Transcribed page contents:
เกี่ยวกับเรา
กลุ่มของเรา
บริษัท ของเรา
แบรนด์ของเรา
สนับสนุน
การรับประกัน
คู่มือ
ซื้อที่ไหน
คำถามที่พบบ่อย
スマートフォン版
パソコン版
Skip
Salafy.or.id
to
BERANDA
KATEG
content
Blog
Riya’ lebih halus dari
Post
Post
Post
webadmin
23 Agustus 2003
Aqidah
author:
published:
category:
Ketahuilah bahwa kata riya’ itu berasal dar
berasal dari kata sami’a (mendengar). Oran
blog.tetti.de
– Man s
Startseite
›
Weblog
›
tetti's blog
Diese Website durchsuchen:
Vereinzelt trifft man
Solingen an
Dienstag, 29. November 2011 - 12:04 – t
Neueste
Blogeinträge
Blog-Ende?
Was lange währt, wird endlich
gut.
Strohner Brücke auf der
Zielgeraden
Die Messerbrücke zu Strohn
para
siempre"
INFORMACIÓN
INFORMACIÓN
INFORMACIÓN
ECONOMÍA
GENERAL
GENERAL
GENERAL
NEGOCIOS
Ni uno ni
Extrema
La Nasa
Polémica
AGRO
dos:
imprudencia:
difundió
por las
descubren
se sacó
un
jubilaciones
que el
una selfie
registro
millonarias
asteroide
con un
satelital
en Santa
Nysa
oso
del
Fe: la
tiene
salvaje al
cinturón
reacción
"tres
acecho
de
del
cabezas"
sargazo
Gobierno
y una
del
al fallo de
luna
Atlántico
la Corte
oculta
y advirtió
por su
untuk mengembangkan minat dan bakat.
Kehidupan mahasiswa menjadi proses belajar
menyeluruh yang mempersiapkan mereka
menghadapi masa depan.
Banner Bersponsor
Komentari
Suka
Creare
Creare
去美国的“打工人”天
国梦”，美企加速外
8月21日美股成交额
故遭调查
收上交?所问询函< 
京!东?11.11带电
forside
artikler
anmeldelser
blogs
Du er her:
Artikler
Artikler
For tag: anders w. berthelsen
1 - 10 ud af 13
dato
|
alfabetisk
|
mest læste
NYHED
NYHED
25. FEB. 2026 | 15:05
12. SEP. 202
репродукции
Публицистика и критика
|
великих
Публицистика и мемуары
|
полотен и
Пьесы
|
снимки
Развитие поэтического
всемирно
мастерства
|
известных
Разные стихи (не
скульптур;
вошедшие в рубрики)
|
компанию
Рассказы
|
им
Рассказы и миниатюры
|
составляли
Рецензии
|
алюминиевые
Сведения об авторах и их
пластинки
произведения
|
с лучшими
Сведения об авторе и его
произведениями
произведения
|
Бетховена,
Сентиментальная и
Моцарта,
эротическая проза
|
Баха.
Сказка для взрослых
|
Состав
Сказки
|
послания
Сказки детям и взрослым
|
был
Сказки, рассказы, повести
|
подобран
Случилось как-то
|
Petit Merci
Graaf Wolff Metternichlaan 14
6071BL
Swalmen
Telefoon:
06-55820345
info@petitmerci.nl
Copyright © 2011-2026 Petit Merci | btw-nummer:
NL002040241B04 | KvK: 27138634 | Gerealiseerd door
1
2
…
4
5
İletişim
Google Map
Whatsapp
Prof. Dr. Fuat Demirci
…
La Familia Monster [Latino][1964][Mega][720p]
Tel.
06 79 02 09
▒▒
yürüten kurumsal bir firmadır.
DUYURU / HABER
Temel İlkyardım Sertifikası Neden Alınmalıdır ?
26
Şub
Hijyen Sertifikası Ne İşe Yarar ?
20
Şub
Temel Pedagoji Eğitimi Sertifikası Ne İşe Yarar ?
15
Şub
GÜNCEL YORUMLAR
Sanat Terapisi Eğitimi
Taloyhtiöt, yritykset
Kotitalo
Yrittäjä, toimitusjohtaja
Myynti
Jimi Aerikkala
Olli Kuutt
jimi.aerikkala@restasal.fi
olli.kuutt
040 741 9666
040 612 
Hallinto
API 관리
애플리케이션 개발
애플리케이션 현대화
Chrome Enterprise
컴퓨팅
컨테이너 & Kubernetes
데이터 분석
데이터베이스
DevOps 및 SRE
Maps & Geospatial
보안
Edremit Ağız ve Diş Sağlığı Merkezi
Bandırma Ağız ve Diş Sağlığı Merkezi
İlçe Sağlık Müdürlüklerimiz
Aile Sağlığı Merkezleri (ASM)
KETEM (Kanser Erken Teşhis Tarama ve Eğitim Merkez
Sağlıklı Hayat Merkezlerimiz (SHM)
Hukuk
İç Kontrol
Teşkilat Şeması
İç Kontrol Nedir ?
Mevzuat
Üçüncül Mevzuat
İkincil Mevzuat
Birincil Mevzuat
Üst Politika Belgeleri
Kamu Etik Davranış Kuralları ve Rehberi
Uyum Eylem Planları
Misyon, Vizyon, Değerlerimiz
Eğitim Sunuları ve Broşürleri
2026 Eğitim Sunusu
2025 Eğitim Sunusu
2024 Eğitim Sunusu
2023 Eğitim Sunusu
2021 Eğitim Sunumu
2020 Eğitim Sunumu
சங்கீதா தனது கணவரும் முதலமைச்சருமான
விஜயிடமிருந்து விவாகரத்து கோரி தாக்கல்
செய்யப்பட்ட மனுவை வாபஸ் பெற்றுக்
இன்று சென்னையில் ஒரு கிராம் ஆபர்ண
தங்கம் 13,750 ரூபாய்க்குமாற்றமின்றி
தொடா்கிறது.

* [WHAT YOU NEED TO DO]
Print every record exactly as it was given.

* [ANSWER AREA]
เกี่ยวกับเรา
กลุ่มของเรา
บริษัท ของเรา
แบรนด์ของเรา
สนับสนุน
การรับประกัน
คู่มือ
ซื้อที่ไหน
คำถามที่พบบ่อย
スマートフォン版
パソコン版
Skip
Salafy.or.id
to
BERANDA
KATEG
content
Blog
Riya’ lebih halus dari
Post
Post
Post
webadmin
23 Agustus 2003
Aqidah
author:
published:
category:
Ketahuilah bahwa kata riya’ itu berasal dar
berasal dari kata sami’a (mendengar). Oran
blog.tetti.de
– Man s
Startseite
›
Weblog
›
tetti's blog
Diese Website durchsuchen:
Vereinzelt trifft man
Solingen an
Dienstag, 29. November 2011 - 12:04 – t
Neueste
Blogeinträge
Blog-Ende?
Was lange währt, wird endlich
gut.
Strohner Brücke auf der
Zielgeraden
Die Messerbrücke zu Strohn
para
siempre"
INFORMACIÓN
INFORMACIÓN
INFORMACIÓN
ECONOMÍA
GENERAL
GENERAL
GENERAL
NEGOCIOS
Ni uno ni
Extrema
La Nasa
Polémica
AGRO
dos:
imprudencia:
difundió
por las
descubren
se sacó
un
jubilaciones
que el
una selfie
registro
millonarias
asteroide
con un
satelital
en Santa
Nysa
oso
del
Fe: la
tiene
salvaje al
cinturón
reacción
"tres
acecho
de
del
cabezas"
sargazo
Gobierno
y una
del
al fallo de
luna
Atlántico
la Corte
oculta
y advirtió
por su
untuk mengembangkan minat dan bakat.
Kehidupan mahasiswa menjadi proses belajar
menyeluruh yang mempersiapkan mereka
menghadapi masa depan.
Banner Bersponsor
Komentari
Suka
Creare
Creare
去美国的“打工人”天
国梦”，美企加速外
8月21日美股成交额
故遭调查
收上交?所问询函< 
京!东?11.11带电
forside
artikler
anmeldelser
blogs
Du er her:
Artikler
Artikler
For tag: anders w. berthelsen
1 - 10 ud af 13
dato
|
alfabetisk
|
mest læste
NYHED
NYHED
25. FEB. 2026 | 15:05
12. SEP. 202
репродукции
Публицистика и критика
|
великих
Публицистика и мемуары
|
полотен и
Пьесы
|
снимки
Развитие поэтического
всемирно
мастерства
|
известных
Разные стихи (не
скульптур;
вошедшие в рубрики)
|
компанию
Рассказы
|
им
Рассказы и миниатюры
|
составляли
Рецензии
|
алюминиевые
Сведения об авторах и их
пластинки
произведения
|
с лучшими
Сведения об авторе и его
произведениями
произведения
|
Бетховена,
Сентиментальная и
Моцарта,
эротическая проза
|
Баха.
Сказка для взрослых
|
Состав
Сказки
|
послания
Сказки детям и взрослым
|
был
Сказки, рассказы, повести
|
подобран
Случилось как-то
|
Petit Merci
Graaf Wolff Metternichlaan 14
6071BL
Swalmen
Telefoon:
06-55820345
info@petitmerci.nl
Copyright © 2011-2026 Petit Merci | btw-nummer:
NL002040241B04 | KvK: 27138634 | Gerealiseerd door
1
2
…
4
5
İletişim
Google Map
Whatsapp
Prof. Dr. Fuat Demirci
…
La Familia Monster [Latino][1964][Mega][720p]
Tel.
06 79 02 09
▒▒
yürüten kurumsal bir firmadır.
DUYURU / HABER
Temel İlkyardım Sertifikası Neden Alınmalıdır ?
26
Şub
Hijyen Sertifikası Ne İşe Yarar ?
20
Şub
Temel Pedagoji Eğitimi Sertifikası Ne İşe Yarar ?
15
Şub
GÜNCEL YORUMLAR
Sanat Terapisi Eğitimi
Taloyhtiöt, yritykset
Kotitalo
Yrittäjä, toimitusjohtaja
Myynti
Jimi Aerikkala
Olli Kuutt
jimi.aerikkala@restasal.fi
olli.kuutt
040 741 9666
040 612 
Hallinto
API 관리
애플리케이션 개발
애플리케이션 현대화
Chrome Enterprise
컴퓨팅
컨테이너 & Kubernetes
데이터 분석
데이터베이스
DevOps 및 SRE
Maps & Geospatial
보안
Edremit Ağız ve Diş Sağlığı Merkezi
Bandırma Ağız ve Diş Sağlığı Merkezi
İlçe Sağlık Müdürlüklerimiz
Aile Sağlığı Merkezleri (ASM)
KETEM (Kanser Erken Teşhis Tarama ve Eğitim Merkez
Sağlıklı Hayat Merkezlerimiz (SHM)
Hukuk
İç Kontrol
Teşkilat Şeması
İç Kontrol Nedir ?
Mevzuat
Üçüncül Mevzuat
İkincil Mevzuat
Birincil Mevzuat
Üst Politika Belgeleri
Kamu Etik Davranış Kuralları ve Rehberi
Uyum Eylem Planları
Misyon, Vizyon, Değerlerimiz
Eğitim Sunuları ve Broşürleri
2026 Eğitim Sunusu
2025 Eğitim Sunusu
2024 Eğitim Sunusu
2023 Eğitim Sunusu
2021 Eğitim Sunumu
2020 Eğitim Sunumu
சங்கீதா தனது கணவரும் முதலமைச்சருமான
விஜயிடமிருந்து விவாகரத்து கோரி தாக்கல்
செய்யப்பட்ட மனுவை வாபஸ் பெற்றுக்
இன்று சென்னையில் ஒரு கிராம் ஆபர்ண
தங்கம் 13,750 ரூபாய்க்குமாற்றமின்றி
தொடா்கிறது.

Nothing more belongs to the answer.